▸ **Task data**

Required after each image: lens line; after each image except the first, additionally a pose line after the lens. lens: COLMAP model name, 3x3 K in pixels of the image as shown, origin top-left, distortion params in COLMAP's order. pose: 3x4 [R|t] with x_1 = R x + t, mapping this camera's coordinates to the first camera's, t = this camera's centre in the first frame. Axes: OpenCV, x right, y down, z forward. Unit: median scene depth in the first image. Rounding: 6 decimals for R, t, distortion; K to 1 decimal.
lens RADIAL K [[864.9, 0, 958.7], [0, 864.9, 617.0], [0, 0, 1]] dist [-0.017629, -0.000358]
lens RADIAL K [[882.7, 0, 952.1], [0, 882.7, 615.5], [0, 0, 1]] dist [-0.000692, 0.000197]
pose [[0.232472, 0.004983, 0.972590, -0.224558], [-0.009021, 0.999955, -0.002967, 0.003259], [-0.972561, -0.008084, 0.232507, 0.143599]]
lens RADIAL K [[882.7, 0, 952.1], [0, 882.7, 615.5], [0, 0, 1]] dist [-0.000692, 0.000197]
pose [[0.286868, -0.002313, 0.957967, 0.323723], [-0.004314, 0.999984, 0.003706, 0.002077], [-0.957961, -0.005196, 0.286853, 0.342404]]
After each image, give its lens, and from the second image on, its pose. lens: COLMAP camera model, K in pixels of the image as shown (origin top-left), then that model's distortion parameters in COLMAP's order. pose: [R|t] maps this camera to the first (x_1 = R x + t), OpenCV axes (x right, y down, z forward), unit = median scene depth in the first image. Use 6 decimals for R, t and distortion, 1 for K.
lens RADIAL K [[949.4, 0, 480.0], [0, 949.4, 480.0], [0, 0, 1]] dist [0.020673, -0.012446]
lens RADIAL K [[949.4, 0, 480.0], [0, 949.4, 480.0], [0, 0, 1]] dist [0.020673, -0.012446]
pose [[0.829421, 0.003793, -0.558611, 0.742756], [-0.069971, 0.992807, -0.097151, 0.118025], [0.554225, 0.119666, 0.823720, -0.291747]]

▸ **The problem**
Please change every "decimals" in the material above to "decimal places" and leave the rest of the lines as they are.

▸ **Solution for this task**
Required after each image: lens line; after each image except the first, additionally a pose line after the lens. lens: COLMAP model name, 3x3 K in pixels of the image as shown, origin top-left, distortion params in COLMAP's order. pose: 3x4 [R|t] with x_1 = R x + t, mapping this camera's coordinates to the first camera's, t = this camera's centre in the first frame. Axes: OpenCV, x right, y down, z forward. Unit: median scene depth in the first image. Rounding: 6 decimal places for R, t, distortion; K to 1 decimal.
lens RADIAL K [[864.9, 0, 958.7], [0, 864.9, 617.0], [0, 0, 1]] dist [-0.017629, -0.000358]
lens RADIAL K [[882.7, 0, 952.1], [0, 882.7, 615.5], [0, 0, 1]] dist [-0.000692, 0.000197]
pose [[0.232472, 0.004983, 0.972590, -0.224558], [-0.009021, 0.999955, -0.002967, 0.003259], [-0.972561, -0.008084, 0.232507, 0.143599]]
lens RADIAL K [[882.7, 0, 952.1], [0, 882.7, 615.5], [0, 0, 1]] dist [-0.000692, 0.000197]
pose [[0.286868, -0.002313, 0.957967, 0.323723], [-0.004314, 0.999984, 0.003706, 0.002077], [-0.957961, -0.005196, 0.286853, 0.342404]]
After each image, give its lens, and from the second image on, its pose. lens: COLMAP camera model, K in pixels of the image as shown (origin top-left), then that model's distortion parameters in COLMAP's order. pose: [R|t] maps this camera to the first (x_1 = R x + t), OpenCV axes (x right, y down, z forward), unit = median scene depth in the first image. Use 6 decimal places for R, t and distortion, 1 for K.
lens RADIAL K [[949.4, 0, 480.0], [0, 949.4, 480.0], [0, 0, 1]] dist [0.020673, -0.012446]
lens RADIAL K [[949.4, 0, 480.0], [0, 949.4, 480.0], [0, 0, 1]] dist [0.020673, -0.012446]
pose [[0.829421, 0.003793, -0.558611, 0.742756], [-0.069971, 0.992807, -0.097151, 0.118025], [0.554225, 0.119666, 0.823720, -0.291747]]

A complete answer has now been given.